A mais alta autoridade constitucional da França aprovou, nesta sexta-feira, a lei que garante o direito à morte assistida para adultos com doenças incuráveis. A decisão coloca o país entre os poucos que permitem a prática, como Bélgica, Holanda, Espanha, Suíça, Canadá e Uruguai.
A mais alta autoridade constitucional da França aprovou, nesta sexta-feira (14), a lei que garante o direito à morte assistida para adultos que sofrem de doenças incuráveis.

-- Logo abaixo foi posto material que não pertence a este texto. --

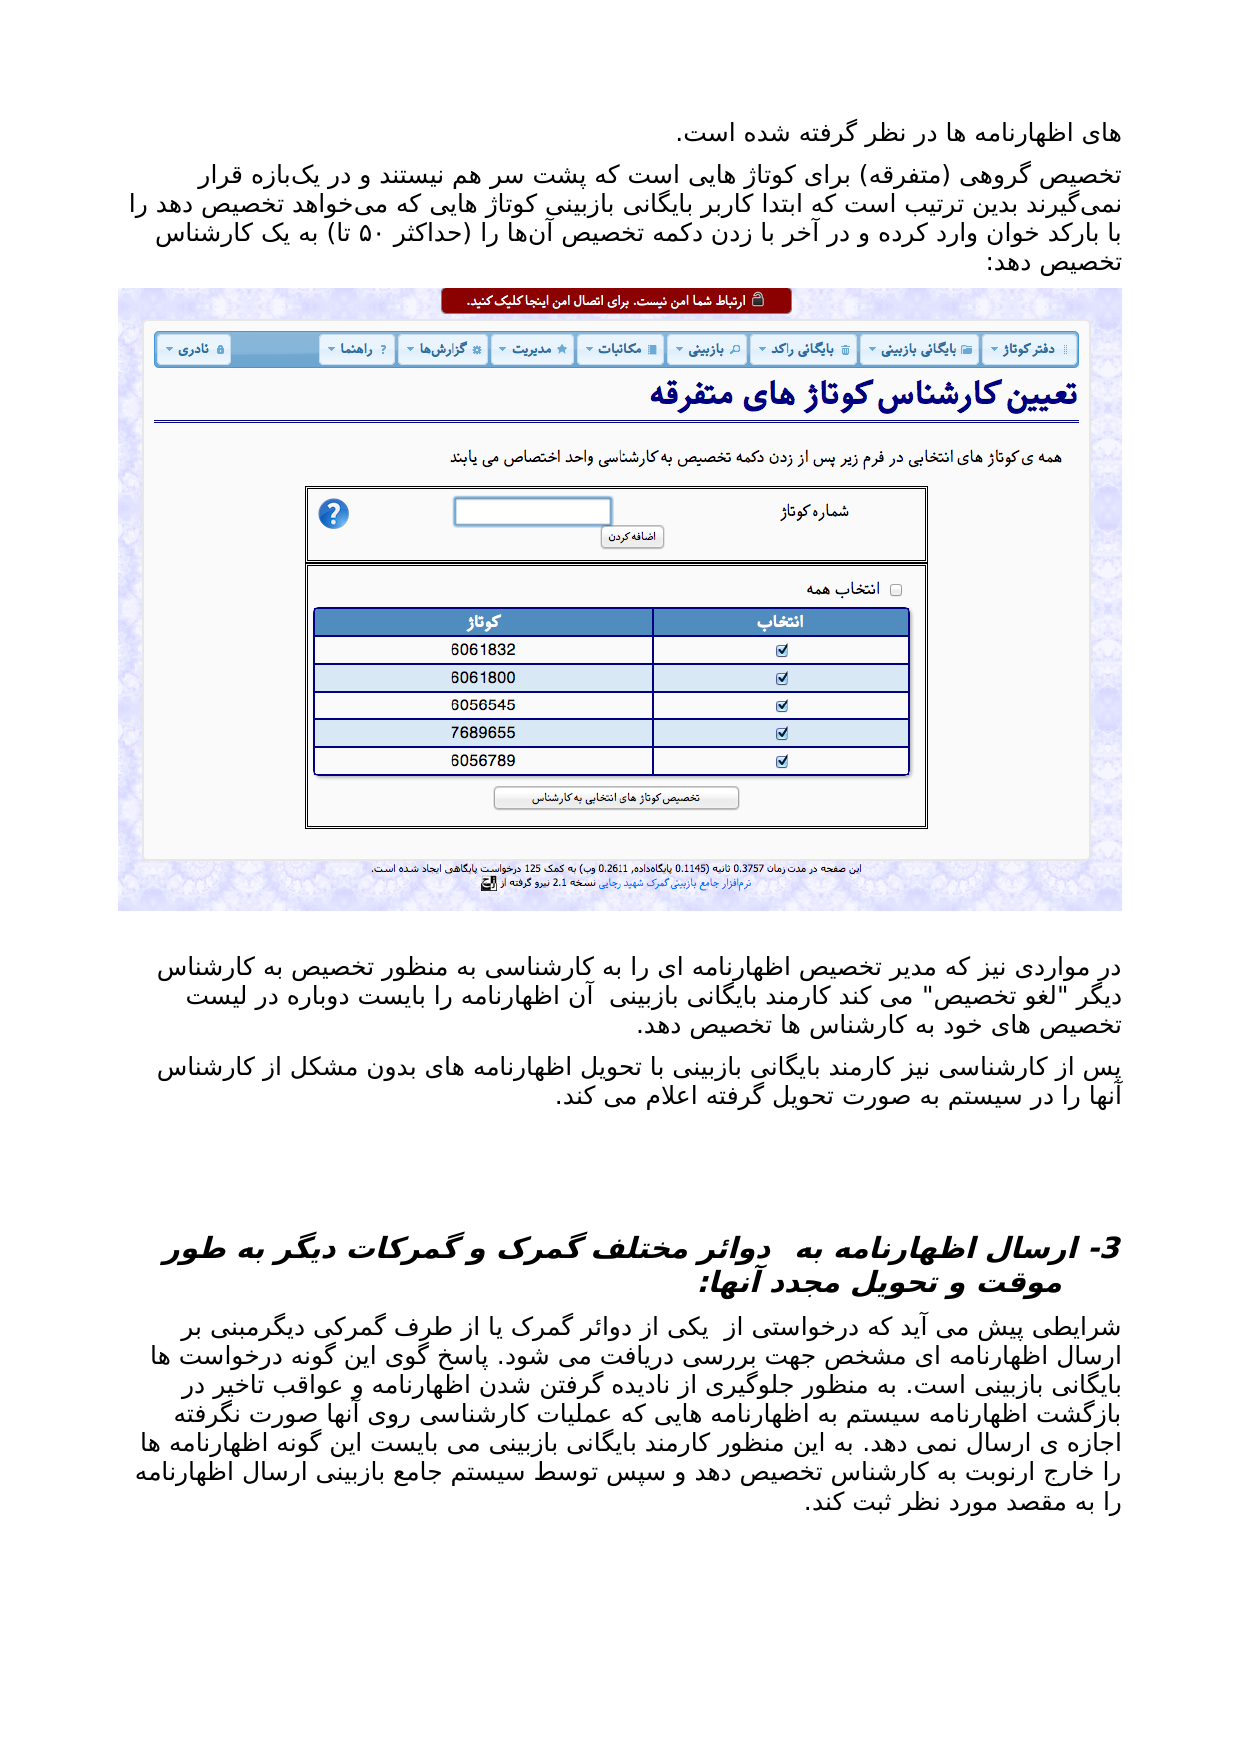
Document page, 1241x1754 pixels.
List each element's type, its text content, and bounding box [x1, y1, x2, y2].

picture [118, 288, 1123, 911]
text شرایطی پیش می آید که درخواستی از یکی از دوائر گمرک یا از طرف گمرکی دیگرمبنی بر ارسال اظهارنامه ای مشخص جهت بررسی دریافت می شود. پاسخ گوی این گونه درخواست ها بایگانی بازبینی است. به منظور جلوگیری از نادیده گرفتن شدن اظهارنامه و عواقب تاخیر در بازگشت اظهارنامه سیستم به اظهارنامه هایی که عملیات کارشناسی روی آنها صورت نگرفته اجازه ی ارسال نمی دهد. به این منظور کارمند بایگانی بازبینی می بایست این گونه اظهارنامه ها را خارج ارنوبت به کارشناس تخصیص دهد و سپس توسط سیستم جامع بازبینی ارسال اظهارنامه را به مقصد مورد نظر ثبت کند. [118, 1312, 1122, 1516]
text پس از کارشناسی نیز کارمند بایگانی بازبینی با تحویل اظهارنامه های بدون مشکل از کارشناس آنها را در سیستم به صورت تحویل گرفته اعلام می کند. [118, 1052, 1122, 1111]
subtitle 3- ارسال اظهارنامه به دوائر مختلف گمرک و گمرکات دیگر به طور موقت و تحویل مجدد آنها: [118, 1231, 1122, 1299]
text در مواردی نیز که مدیر تخصیص اظهارنامه ای را به کارشناسی به منظور تخصیص به کارشناس دیگر "لغو تخصیص" می کند کارمند بایگانی بازبینی آن اظهارنامه را بایست دوباره در لیست تخصیص های خود به کارشناس ها تخصیص دهد. [118, 952, 1122, 1040]
text تخصیص گروهی (متفرقه) برای کوتاژ هایی است که پشت سر هم نیستند و در یک‌بازه قرار نمی‌گیرند بدین ترتیب است که ابتدا کاربر بایگانی بازبینی کوتاژ هایی که می‌خواهد تخصیص دهد را با بارکد خوان وارد کرده و در آخر با زدن دکمه تخصیص آن‌ها را (حداکثر ۵۰ تا) به یک کارشناس تخصیص دهد: [118, 160, 1122, 276]
text از وظایف دیگر بایگانی بازبینی تخصیص اظهارنامه به کارشناس های بازبینی و تحویل مجدد از آنها در صورت بدون مشکل اعلام شدن آنها توسط کارشناس. این وظیفه مهم ترین وظیفه ی بایگانی بازبینی است. به دلیل حساسیت این وظیفه و به علت کم کردن تاثیر انسانی در عمل تخصیص این وظیفه به عهده ی سیستم قرار داده شده تا اظهارنامه ها به صورت اتفاقی به کارشناس ها اختصاص یابد. این نوع تخصیص از تبانی ارباب رجوع و کارمندان جلوگیری خواهد کرد. کارمند بایگانی بازبینی در قسمت "تعیین کارشناس" با وارد کردن شماره اظهارنامه می تواند از یک تا پنجاه اظهارنامه را به یک کارشناس به صورت تصادفی تخصیص دهد برای راحتی کار کاربر بایگانی بازبینی UI های مختلفی برای این کار بسته به شیوه ی گروهی یا بازه ای یا تکی وارد کردن کوتاژ های اظهارنامه ها در نظر گرفته شده است. [118, 118, 1122, 147]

A decisão foi tomada pelo Conselho Constitucional, que também pediu esclarecimentos sobre alguns pontos da legislação.
Com essa aprovação, a França passa a fazer parte de um grupo seleto de países que autorizam a morte assistida, como Bélgica, Holanda, Espanha, Suíça, Canadá e Uruguai.
- A lei foi aprovada pelo Parlamento francês em julho, após anos de debate.
- O direito é válido para adultos com doenças incuráveis e que sofrem de dores insuportáveis.
- O paciente deve ser cidadão francês ou residente de longa duração.
- A decisão final é do médico, mas o paciente pode desistir a qualquer momento.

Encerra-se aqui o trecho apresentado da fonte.